#### Task objective
Your task is to copy all of the entries exactly as they are given.

#### Available data

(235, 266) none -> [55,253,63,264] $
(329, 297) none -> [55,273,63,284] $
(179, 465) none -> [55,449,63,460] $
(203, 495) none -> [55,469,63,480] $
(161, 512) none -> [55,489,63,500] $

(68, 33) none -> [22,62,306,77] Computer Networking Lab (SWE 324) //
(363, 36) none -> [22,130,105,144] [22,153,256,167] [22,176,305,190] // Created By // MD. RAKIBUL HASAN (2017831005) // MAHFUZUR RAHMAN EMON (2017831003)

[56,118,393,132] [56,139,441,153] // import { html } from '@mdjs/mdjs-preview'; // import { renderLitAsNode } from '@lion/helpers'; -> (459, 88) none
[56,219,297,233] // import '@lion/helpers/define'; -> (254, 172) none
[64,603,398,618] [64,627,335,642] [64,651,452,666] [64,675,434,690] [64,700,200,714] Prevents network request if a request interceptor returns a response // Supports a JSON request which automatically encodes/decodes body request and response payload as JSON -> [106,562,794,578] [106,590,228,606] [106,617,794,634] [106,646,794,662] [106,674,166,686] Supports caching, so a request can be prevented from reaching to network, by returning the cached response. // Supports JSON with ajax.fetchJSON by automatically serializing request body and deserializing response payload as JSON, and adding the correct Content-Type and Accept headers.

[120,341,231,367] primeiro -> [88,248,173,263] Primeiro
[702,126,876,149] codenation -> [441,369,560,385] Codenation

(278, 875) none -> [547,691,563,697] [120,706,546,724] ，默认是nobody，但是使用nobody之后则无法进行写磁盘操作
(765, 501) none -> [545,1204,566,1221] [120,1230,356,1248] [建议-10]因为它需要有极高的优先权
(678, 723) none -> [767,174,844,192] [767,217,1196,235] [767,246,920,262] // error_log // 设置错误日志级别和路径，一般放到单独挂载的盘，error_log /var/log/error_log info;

#### Your solution
(235, 266) none -> [55,253,63,264] $
(329, 297) none -> [55,273,63,284] $
(179, 465) none -> [55,449,63,460] $
(203, 495) none -> [55,469,63,480] $
(161, 512) none -> [55,489,63,500] $

(68, 33) none -> [22,62,306,77] Computer Networking Lab (SWE 324) //
(363, 36) none -> [22,130,105,144] [22,153,256,167] [22,176,305,190] // Created By // MD. RAKIBUL HASAN (2017831005) // MAHFUZUR RAHMAN EMON (2017831003)

[56,118,393,132] [56,139,441,153] // import { html } from '@mdjs/mdjs-preview'; // import { renderLitAsNode } from '@lion/helpers'; -> (459, 88) none
[56,219,297,233] // import '@lion/helpers/define'; -> (254, 172) none
[64,603,398,618] [64,627,335,642] [64,651,452,666] [64,675,434,690] [64,700,200,714] Prevents network request if a request interceptor returns a response // Supports a JSON request which automatically encodes/decodes body request and response payload as JSON -> [106,562,794,578] [106,590,228,606] [106,617,794,634] [106,646,794,662] [106,674,166,686] Supports caching, so a request can be prevented from reaching to network, by returning the cached response. // Supports JSON with ajax.fetchJSON by automatically serializing request body and deserializing response payload as JSON, and adding the correct Content-Type and Accept headers.

[120,341,231,367] primeiro -> [88,248,173,263] Primeiro
[702,126,876,149] codenation -> [441,369,560,385] Codenation

(278, 875) none -> [547,691,563,697] [120,706,546,724] ，默认是nobody，但是使用nobody之后则无法进行写磁盘操作
(765, 501) none -> [545,1204,566,1221] [120,1230,356,1248] [建议-10]因为它需要有极高的优先权
(678, 723) none -> [767,174,844,192] [767,217,1196,235] [767,246,920,262] // error_log // 设置错误日志级别和路径，一般放到单独挂载的盘，error_log /var/log/error_log info;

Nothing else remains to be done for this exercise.